(Source records)
○ ○ ○ ○

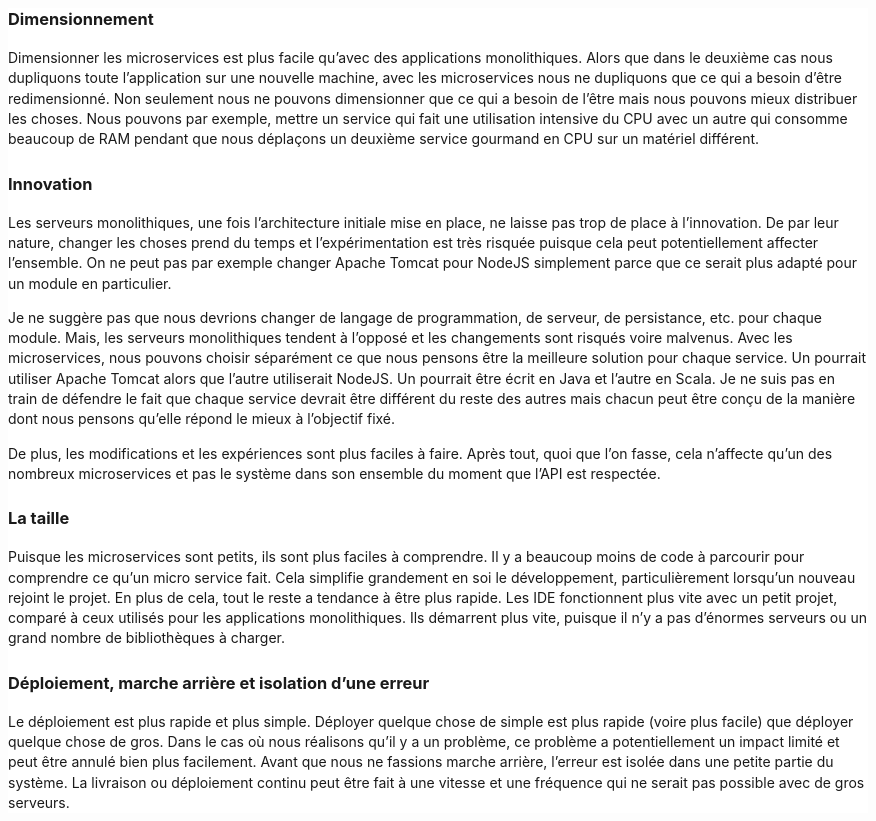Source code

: ### Dimensionnement

Dimensionner les microservices est plus facile qu’avec des applications
monolithiques. Alors que dans le deuxième cas nous dupliquons toute
l’application sur une nouvelle machine, avec les microservices nous ne
dupliquons que ce qui a besoin d’être redimensionné. Non seulement nous ne
pouvons dimensionner que ce qui a besoin de l’être mais nous pouvons mieux
distribuer les choses. Nous pouvons par exemple, mettre un service qui fait une
utilisation intensive du CPU avec un autre qui consomme beaucoup  de RAM pendant
que nous déplaçons un deuxième service gourmand en CPU sur un matériel
différent.

### Innovation

Les serveurs monolithiques, une fois l’architecture initiale mise en place, ne
laisse pas trop de place à l’innovation. De par leur nature, changer les choses
prend du temps et l’expérimentation est très risquée puisque cela peut
potentiellement affecter l’ensemble. On ne peut pas par exemple changer Apache
Tomcat pour NodeJS simplement parce que ce serait plus adapté pour un module en
particulier.

Je ne suggère pas que nous devrions changer de langage de programmation, de
serveur, de persistance, etc. pour chaque module. Mais, les serveurs
monolithiques tendent à l’opposé et les changements sont risqués voire malvenus.
Avec les microservices, nous pouvons choisir séparément ce que nous pensons être
la meilleure solution pour chaque service. Un pourrait utiliser Apache Tomcat
alors que l’autre utiliserait NodeJS. Un pourrait être écrit en Java et l’autre
en Scala. Je ne suis pas en train de défendre le fait que chaque service devrait
être différent du reste des autres mais chacun peut être conçu de la manière
dont nous pensons qu’elle répond le mieux à l’objectif fixé.

De plus, les modifications et les expériences sont plus faciles à faire. Après
tout, quoi que l’on fasse, cela n’affecte qu’un des nombreux microservices et
pas le système dans son ensemble du moment que l’API est respectée.

### La taille

Puisque les microservices sont petits, ils sont plus faciles à comprendre. Il y
a beaucoup moins de code à parcourir pour comprendre ce qu’un micro service
fait. Cela simplifie grandement en soi le développement, particulièrement
lorsqu’un nouveau rejoint le projet. En plus de cela, tout le reste a tendance à
être plus rapide. Les IDE fonctionnent plus vite avec un petit projet, comparé à
ceux utilisés pour les applications monolithiques. Ils démarrent plus vite,
puisque il n’y a pas d’énormes serveurs ou un grand nombre de bibliothèques à
charger.

### Déploiement, marche arrière et isolation d’une erreur

Le déploiement est plus rapide et plus simple. Déployer quelque chose de simple
est plus rapide (voire plus facile) que déployer quelque chose de gros. Dans le
cas où nous réalisons qu’il y a un problème, ce problème a potentiellement un
impact limité et peut être annulé bien plus facilement. Avant que nous ne
fassions marche arrière, l’erreur est isolée dans une petite partie du système.
La livraison ou déploiement continu peut être fait à une vitesse et une
fréquence qui ne serait pas possible avec de gros serveurs.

○ ○ ○ ○

TO-DO ITEM: Copy each line from the records above that includes the string "besoin".

YOUR SOLUTION:
dupliquons que ce qui a besoin d’être redimensionné. Non seulement nous ne
pouvons dimensionner que ce qui a besoin de l’être mais nous pouvons mieux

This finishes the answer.